I feel dumb again, but I am happy he found it out. Lemmings we are...
Mike
If my "cog0" code happens to grow larger than 1k bytes ($400) the compiler lets me know and I can simply replace the ORGH $400 with a single ORGH and continue onwards and upwards.
Context is everything. My comments were in response to Mike claiming that we've all been doing it WRONG.
On initial startup this may be the case, but to suggest that sacrificing 3K of hub ram in the general case in order to avoid this corner case seems to be the wrong approach.
Brian follows the approach I would advocate: aim for $400 until you run out of room, then reassess.
The very fact that this discussion is happening now, rather than six months ago, suggests to me that it is not a significant problem; certainly not worth sacrificing 3K of 511K ram to avoid having to think about the limitation.
This should be easy to add to fastspin, but I'm not sure if this is the best syntax. We could also create a new "orghmin" directive instead, but that seems a bit ugly.
@cgracey, do you think adding something like this to PNut is both desirable and relatively easy to accomplish?
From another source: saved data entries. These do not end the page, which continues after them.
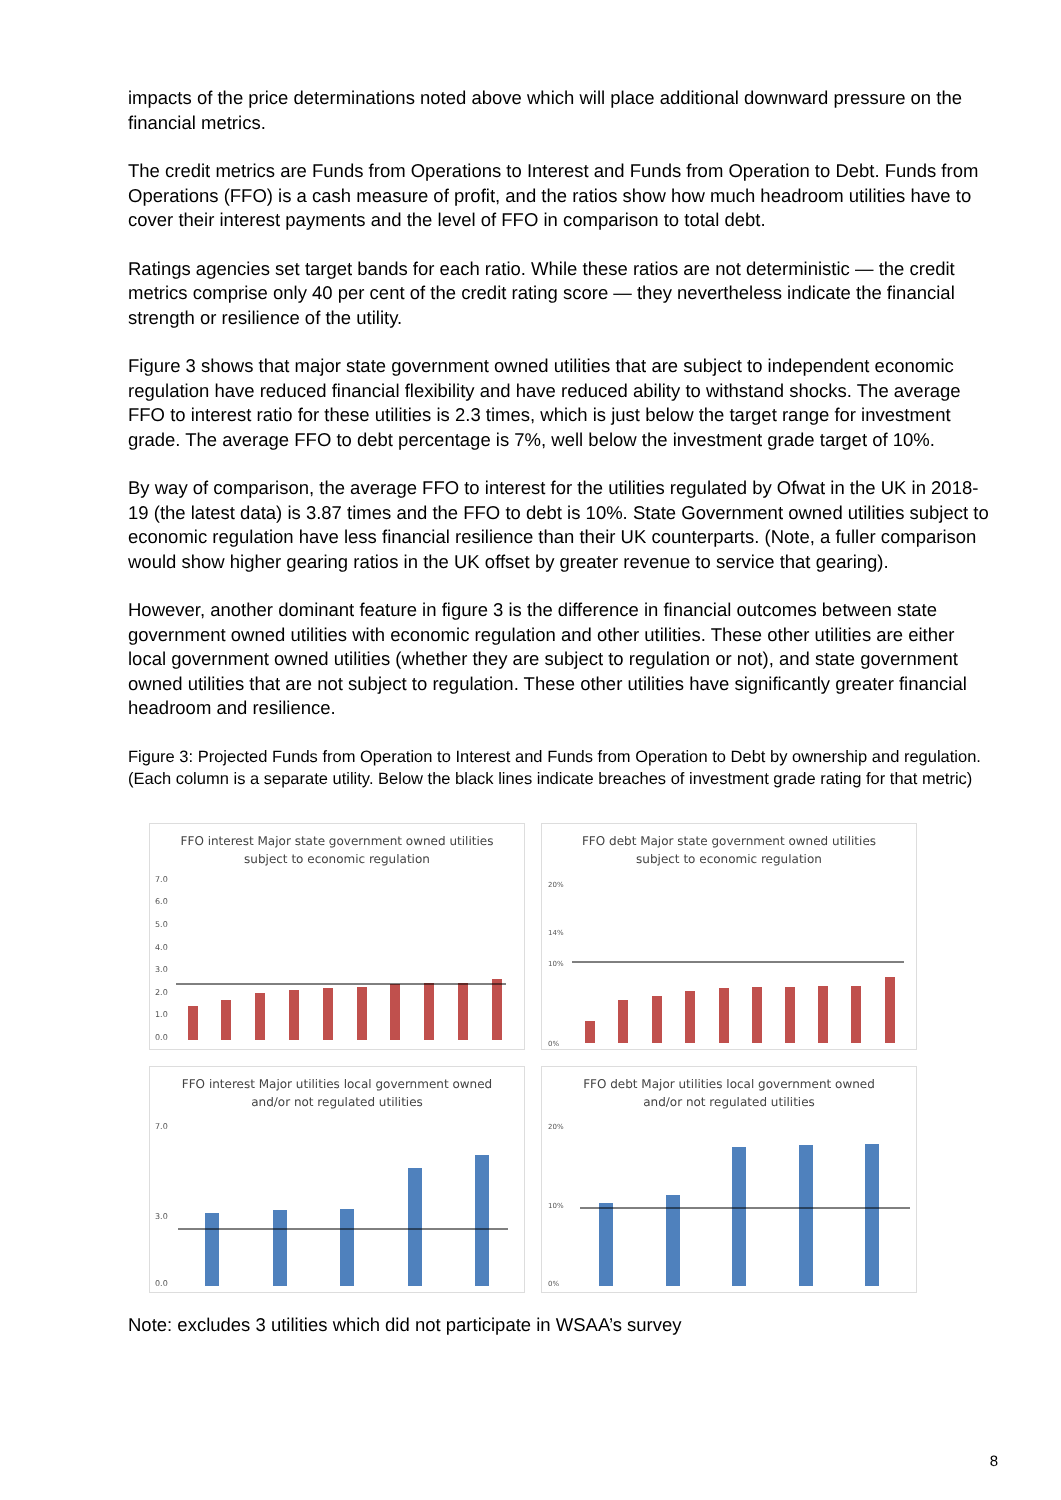impacts of the price determinations noted above which will place additional downward pressure on the financial metrics.
The credit metrics are Funds from Operations to Interest and Funds from Operation to Debt. Funds from Operations (FFO) is a cash measure of profit, and the ratios show how much headroom utilities have to cover their interest payments and the level of FFO in comparison to total debt.
Ratings agencies set target bands for each ratio. While these ratios are not deterministic — the credit metrics comprise only 40 per cent of the credit rating score — they nevertheless indicate the financial strength or resilience of the utility.
Figure 3 shows that major state government owned utilities that are subject to independent economic regulation have reduced financial flexibility and have reduced ability to withstand shocks. The average FFO to interest ratio for these utilities is 2.3 times, which is just below the target range for investment grade. The average FFO to debt percentage is 7%, well below the investment grade target of 10%.
By way of comparison, the average FFO to interest for the utilities regulated by Ofwat in the UK in 2018-19 (the latest data) is 3.87 times and the FFO to debt is 10%. State Government owned utilities subject to economic regulation have less financial resilience than their UK counterparts. (Note, a fuller comparison would show higher gearing ratios in the UK offset by greater revenue to service that gearing).
However, another dominant feature in figure 3 is the difference in financial outcomes between state government owned utilities with economic regulation and other utilities. These other utilities are either local government owned utilities (whether they are subject to regulation or not), and state government owned utilities that are not subject to regulation. These other utilities have significantly greater financial headroom and resilience.
Figure 3: Projected Funds from Operation to Interest and Funds from Operation to Debt by ownership and regulation. (Each column is a separate utility. Below the black lines indicate breaches of investment grade rating for that metric)
FFO interest Major state government owned utilities subject to economic regulation
7.0
6.0
5.0
4.0
3.0
2.0
1.0
0.0
FFO debt Major state government owned utilities subject to economic regulation
20%
14%
10%
0%
FFO interest Major utilities local government owned and/or not regulated utilities
7.0
3.0
0.0
FFO debt Major utilities local government owned and/or not regulated utilities
20%
10%
0%
Note: excludes 3 utilities which did not participate in WSAA’s survey
8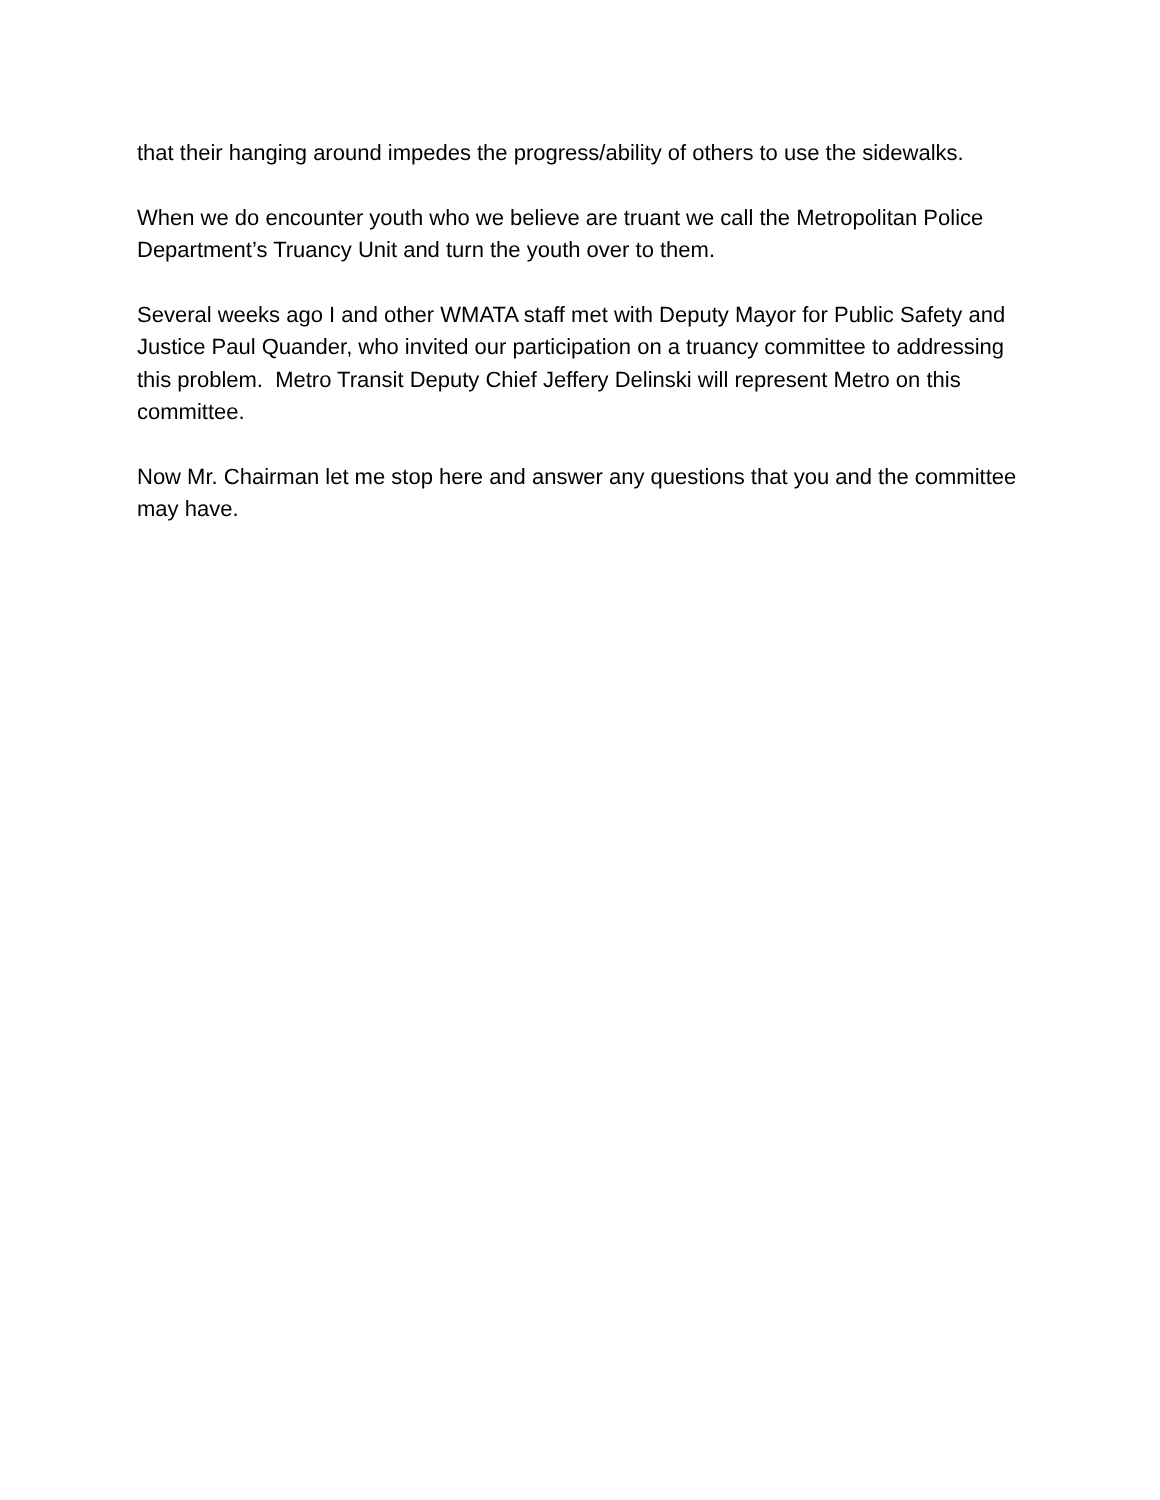that their hanging around impedes the progress/ability of others to use the sidewalks.
When we do encounter youth who we believe are truant we call the Metropolitan Police Department’s Truancy Unit and turn the youth over to them.
Several weeks ago I and other WMATA staff met with Deputy Mayor for Public Safety and Justice Paul Quander, who invited our participation on a truancy committee to addressing this problem. Metro Transit Deputy Chief Jeffery Delinski will represent Metro on this committee.
Now Mr. Chairman let me stop here and answer any questions that you and the committee may have.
I don’t think any changes are necessary. I’d just presumed that i needed to leave 4KB in hub before hubexec. I therefore always started hub at $1000.
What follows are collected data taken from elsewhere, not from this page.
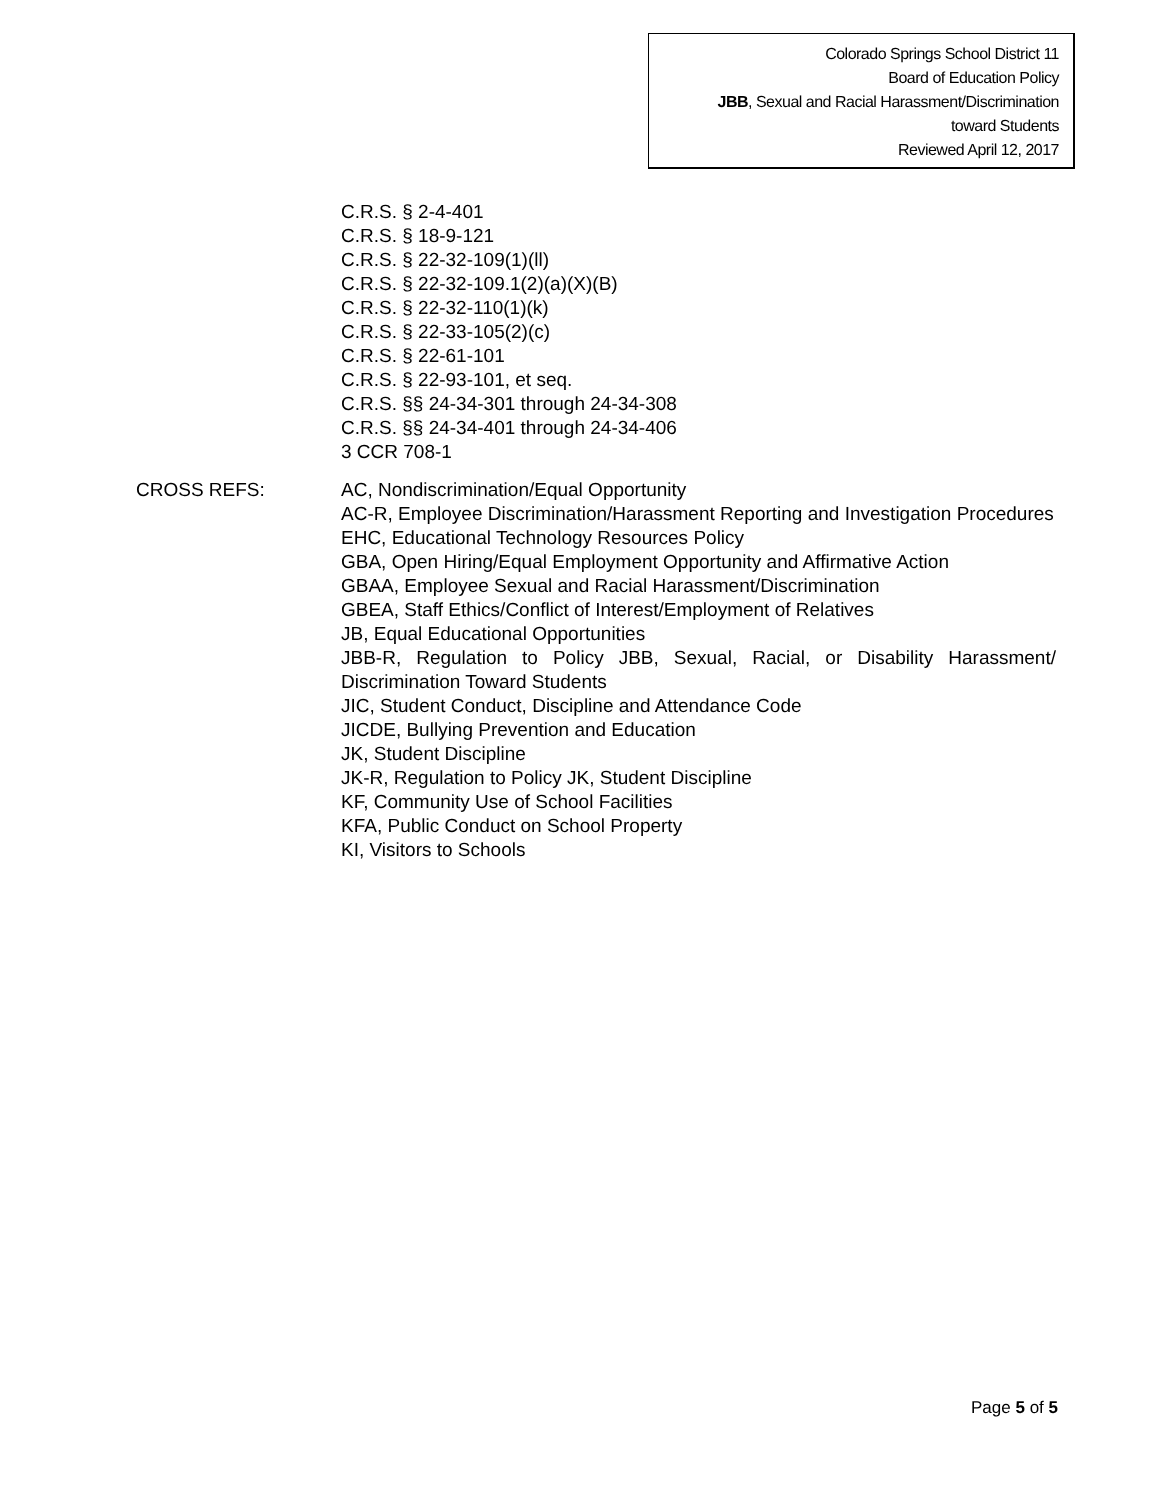Colorado Springs School District 11
Board of Education Policy
JBB, Sexual and Racial Harassment/Discrimination
toward Students
Reviewed April 12, 2017
C.R.S. § 2-4-401
C.R.S. § 18-9-121
C.R.S. § 22-32-109(1)(ll)
C.R.S. § 22-32-109.1(2)(a)(X)(B)
C.R.S. § 22-32-110(1)(k)
C.R.S. § 22-33-105(2)(c)
C.R.S. § 22-61-101
C.R.S. § 22-93-101, et seq.
C.R.S. §§ 24-34-301 through 24-34-308
C.R.S. §§ 24-34-401 through 24-34-406
3 CCR 708-1
CROSS REFS: AC, Nondiscrimination/Equal Opportunity
AC-R, Employee Discrimination/Harassment Reporting and Investigation Procedures
EHC, Educational Technology Resources Policy
GBA, Open Hiring/Equal Employment Opportunity and Affirmative Action
GBAA, Employee Sexual and Racial Harassment/Discrimination
GBEA, Staff Ethics/Conflict of Interest/Employment of Relatives
JB, Equal Educational Opportunities
JBB-R, Regulation to Policy JBB, Sexual, Racial, or Disability Harassment/ Discrimination Toward Students
JIC, Student Conduct, Discipline and Attendance Code
JICDE, Bullying Prevention and Education
JK, Student Discipline
JK-R, Regulation to Policy JK, Student Discipline
KF, Community Use of School Facilities
KFA, Public Conduct on School Property
KI, Visitors to Schools
Page 5 of 5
We have FIT to test for cog/lut size.
It wasn’t until I was thinking about trying to use hub addresses with 12bits that I thought about the actual silicon functioning.
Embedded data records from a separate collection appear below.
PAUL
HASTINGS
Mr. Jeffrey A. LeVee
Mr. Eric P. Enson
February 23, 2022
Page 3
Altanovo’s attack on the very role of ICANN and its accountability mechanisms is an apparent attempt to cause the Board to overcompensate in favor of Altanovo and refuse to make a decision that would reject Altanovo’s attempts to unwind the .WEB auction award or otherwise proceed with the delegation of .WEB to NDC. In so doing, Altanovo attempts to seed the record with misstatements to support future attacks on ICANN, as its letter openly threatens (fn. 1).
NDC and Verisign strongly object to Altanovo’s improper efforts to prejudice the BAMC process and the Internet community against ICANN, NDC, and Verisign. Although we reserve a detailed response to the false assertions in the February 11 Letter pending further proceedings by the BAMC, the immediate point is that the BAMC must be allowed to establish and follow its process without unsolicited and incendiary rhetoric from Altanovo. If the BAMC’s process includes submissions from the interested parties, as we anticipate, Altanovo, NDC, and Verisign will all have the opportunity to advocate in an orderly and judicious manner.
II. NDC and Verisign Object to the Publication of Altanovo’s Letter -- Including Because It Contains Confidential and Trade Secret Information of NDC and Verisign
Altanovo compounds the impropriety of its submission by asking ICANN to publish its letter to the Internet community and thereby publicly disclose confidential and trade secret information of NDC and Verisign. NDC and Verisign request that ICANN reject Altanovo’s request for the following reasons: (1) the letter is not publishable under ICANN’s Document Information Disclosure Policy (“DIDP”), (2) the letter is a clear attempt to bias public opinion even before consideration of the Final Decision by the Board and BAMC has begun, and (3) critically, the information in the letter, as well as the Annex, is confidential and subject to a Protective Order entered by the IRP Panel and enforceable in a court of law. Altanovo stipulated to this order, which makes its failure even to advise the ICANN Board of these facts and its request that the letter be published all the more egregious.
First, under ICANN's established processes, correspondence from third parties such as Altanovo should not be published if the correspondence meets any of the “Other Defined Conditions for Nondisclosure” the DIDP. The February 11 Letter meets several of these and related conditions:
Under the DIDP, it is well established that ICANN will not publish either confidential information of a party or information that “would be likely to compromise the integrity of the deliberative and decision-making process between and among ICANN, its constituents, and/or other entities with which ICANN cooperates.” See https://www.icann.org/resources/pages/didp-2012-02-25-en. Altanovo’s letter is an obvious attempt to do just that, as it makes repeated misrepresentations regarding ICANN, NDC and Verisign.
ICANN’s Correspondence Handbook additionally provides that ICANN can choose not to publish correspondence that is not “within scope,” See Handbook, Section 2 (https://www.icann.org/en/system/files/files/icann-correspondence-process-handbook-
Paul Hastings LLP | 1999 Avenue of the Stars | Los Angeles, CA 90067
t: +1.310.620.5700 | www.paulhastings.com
It’s probably a cursory note in the tricks and traps.
To summarize:
(1) Hubexec needs to start at $400 or later.
(2) The space from $0 to $3ff is often used for COG code (among other things)
(3) If that COG code is less than 1K in size then we need to use "ORGH $400" to force the hubexec code to start at $400.
(4) If the COG code is more than 1K in size, then "ORGH $400" will give an error. In that case we can use just plain "ORGH" and let the hubexec start at whatever place it ends up (it's above $400).
(5) If we use just plain "ORGH" but the COG code shrinks back below 1K, the hubexec code will start too low.
So it'd be handy to have a way to say "switch to HUB mode but make sure it's at at HUB address $400 or later"
Can you do bounds checking on a plain ORGH within the compiler/assembler and add filler if necessary?
That would be one less thing for the programmer to have to consider.
Thinking about it further, perhaps an orgh operator option of
ORG >=$400
could be useful.
But it’s up to you.
I’m just delighted to be able to put hubexec code in hub $400-$FFF.
The problem is that ORGH gets used for data, as well as hub-exec code. Any label should reflect the contextual address. I think the programmer just has to know that he can't jump to hub-exec code below $400. He might want to have some snippets of code below $400, though, that get moved at runtime to somewhere else for execution. So, I don't think it would be good to change the rules about ORGH.
Okay. If you do an 'ORGH $400', it will zero-fill to $400, already. I guess what is wanted is an ORGH variant that will zero-fill to $400, in case the current address is below $400.
But I often switch between ORG and ORGH sections without addresses, so that they stack up.